Jim “Dude” Sloan had owned the surf shop—yes, without any upper-case letters in the name—for thirty years, had worn hippie garb for fifty years, and had been a surfer for all but the first three of his sixty-four years. I’d known him since I arrived on Folly, although knew little about his life before that. He had seldom talked about his past; seldom talked about anything.
“Did he tell you?”
“Nope. Got it from Rocky.”
“Dude’s obnoxious employee?”
“Yep. Ran into him a couple of nights ago at the Surf Bar. He’d been there a couple of hours enjoying their libations. He was so lit he almost sounded human.”
Rocky and Stephon were Dude’s tat-covered employees who appeared to think customers were works of the devil and should be mistreated at every opportunity. Dude had told me he kept them because he didn’t have to pay them much, and they had a visceral way of communicating with fellow surfers. His actual words were: “They be hangin’ on same wave.” They had treated me, and most other baby-boom generation citizens, like we weren’t from the same ocean.
“Why was he talking to you?”
He held out his hands and shrugged. “What can I say.
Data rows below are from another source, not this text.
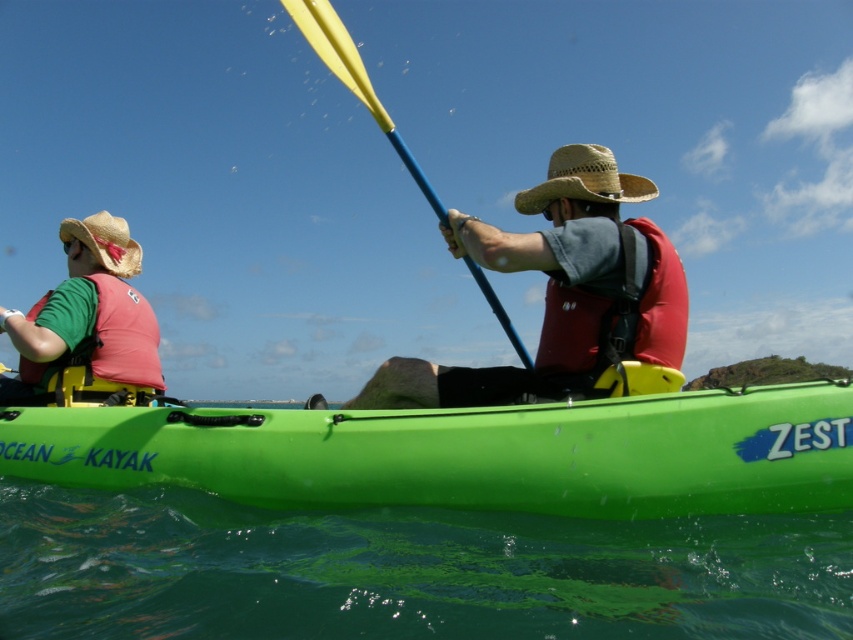
You are a photographer trying to capture the kayakers. You want to frame the yellowsmoothpaddle at center and the straw hat at left in your shot. Based on their positions, which object should you place closer to the left edge of your camera frame?

The straw hat at left should be placed closer to the left edge of the camera frame since it is positioned to the left of the yellowsmoothpaddle at center.

Looking at this image, you are planning to store the green plastic kayak at center and the matte red life vest at center in a storage unit. The storage unit has a width limit of 1 meter. Given that the kayak is wider than the life vest, can both items be placed side by side within the storage unit?

The green plastic kayak at center is wider than the matte red life vest at center. Since the storage unit has a width limit of 1 meter and the kayak alone exceeds the life vest in width, placing them side by side may exceed the storage unit width limit. However, without exact measurements, it is uncertain. The description only states the kayak is wider, not by how much.

You are planning to store the green plastic kayak at center and the matte red life vest at center in a storage room. The storage room has a height limit of 1.2 meters. Can both items be stored vertically without exceeding the height limit?

The green plastic kayak at center has a larger size compared to matte red life vest at center. However, the exact height of both items is not provided. Therefore, it is uncertain if they can be stored vertically without exceeding the height limit of 1.2 meters.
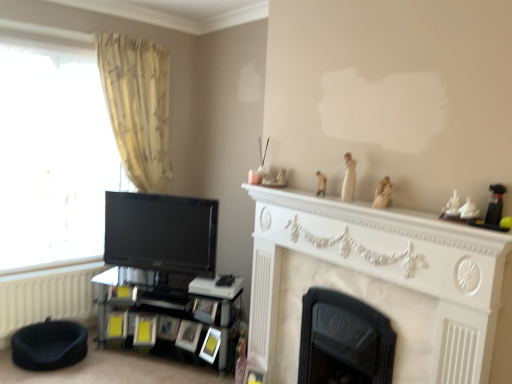
Where is `free space between matte yellow picture frame at lower center, which is the 1th picture frame in front-to-back order, and dark blue fabric bean bag chair at lower left`? This screenshot has width=512, height=384. free space between matte yellow picture frame at lower center, which is the 1th picture frame in front-to-back order, and dark blue fabric bean bag chair at lower left is located at coordinates (138, 360).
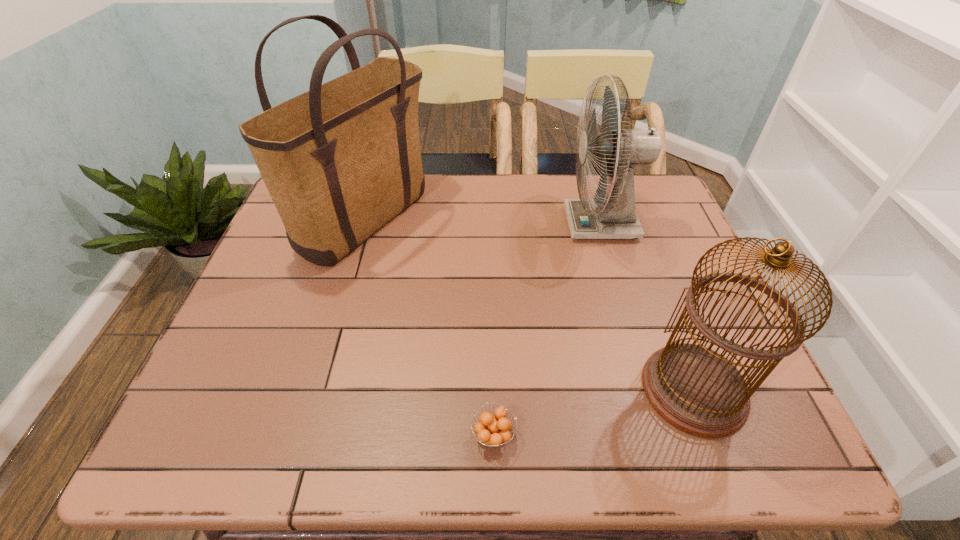
Identify the location of tote bag. (341, 160).

Locate an element on the screen. Image resolution: width=960 pixels, height=540 pixels. the tallest object is located at coordinates (341, 160).

Locate an element on the screen. The height and width of the screenshot is (540, 960). fan is located at coordinates (615, 217).

Identify the location of birdcage. The height and width of the screenshot is (540, 960). (697, 390).

The width and height of the screenshot is (960, 540). I want to click on orange fruit, so click(x=492, y=431).

Identify the location of the third object from right to left. The image size is (960, 540). (492, 431).

Where is `free space located 0.350m on the front of the tallest object`? free space located 0.350m on the front of the tallest object is located at coordinates (317, 399).

Where is `vacant space located on the front-facing side of the fan`? vacant space located on the front-facing side of the fan is located at coordinates (431, 224).

At what (x,y) coordinates should I click in order to perform the action: click on vacant region located 0.310m on the front-facing side of the fan. Please return your answer as a coordinate pair (x, y). Looking at the image, I should click on (459, 224).

The width and height of the screenshot is (960, 540). What are the coordinates of `free spot located on the front-facing side of the fan` in the screenshot? It's located at (487, 224).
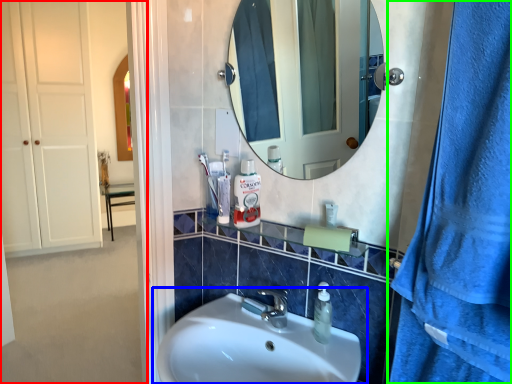
Question: Considering the real-world distances, which object is closest to side (highlighted by a red box)? sink (highlighted by a blue box) or shower curtain (highlighted by a green box).

Choices:
 (A) sink
 (B) shower curtain

Answer: (A)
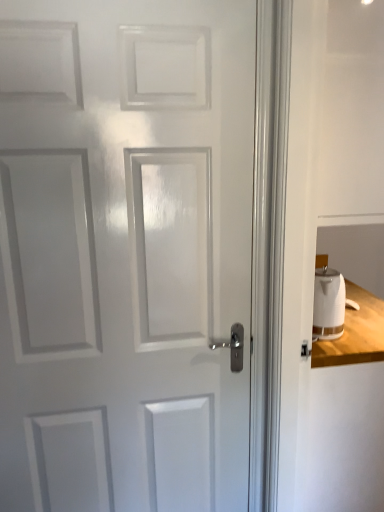
This screenshot has width=384, height=512. Describe the element at coordinates (328, 304) in the screenshot. I see `white glossy electric kettle at right` at that location.

Locate an element on the screen. Image resolution: width=384 pixels, height=512 pixels. white glossy electric kettle at right is located at coordinates (328, 304).

The image size is (384, 512). What do you see at coordinates (124, 254) in the screenshot?
I see `white glossy door at center` at bounding box center [124, 254].

The height and width of the screenshot is (512, 384). What are the coordinates of `white glossy door at center` in the screenshot? It's located at (124, 254).

I want to click on white glossy electric kettle at right, so click(328, 304).

Is white glossy door at center to the left or to the right of white glossy electric kettle at right in the image?

Clearly, white glossy door at center is on the left of white glossy electric kettle at right in the image.

Relative to white glossy electric kettle at right, is white glossy door at center in front or behind?

white glossy door at center is positioned closer to the viewer than white glossy electric kettle at right.

Is point (137, 379) positioned after point (339, 314)?

No.

From the image's perspective, between white glossy door at center and white glossy electric kettle at right, who is located below?

white glossy electric kettle at right.

From the picture: From a real-world perspective, which object rests below the other?

white glossy electric kettle at right, from a real-world perspective.

Is white glossy door at center wider than white glossy electric kettle at right?

No, white glossy door at center is not wider than white glossy electric kettle at right.

Between white glossy door at center and white glossy electric kettle at right, which one has less height?

white glossy electric kettle at right.

Which of these two, white glossy door at center or white glossy electric kettle at right, is smaller?

white glossy electric kettle at right is smaller.

Is white glossy door at center not within white glossy electric kettle at right?

white glossy door at center lies outside white glossy electric kettle at right's area.

Is white glossy door at center far away from white glossy electric kettle at right?

No, white glossy door at center is in close proximity to white glossy electric kettle at right.

Is white glossy electric kettle at right at the back of white glossy door at center?

No.

Can you tell me how much white glossy door at center and white glossy electric kettle at right differ in facing direction?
My winning, charming personality can win over the most obnoxious surf shop employee.”
There had to be more. “And?”
“Ever since Aunt M. befriended Dude’s employees, Rocky’s been borderline civil.”
Charles’s Aunt Melinda had moved to Folly three years ago. She hadn’t seen him for decades and wanted to reconnect with her last living relative, and had arrived full of humor, sassiness, a love for almost everyone, and terminal cancer. She had overcome many obstacles in her life, but couldn’t beat the disease and passed away two years ago. During her brief time on Folly, she had achieved the impossible when she had been befriended by Dude’s employees.
“What did he say about Dude and Barbara?”
“Same pop, different mom; had seen each other only a few times in the last dozen years. Barb got divorced and Dude suggested she come to Folly.”
“Did you know Dude had a sister, half or otherwise?”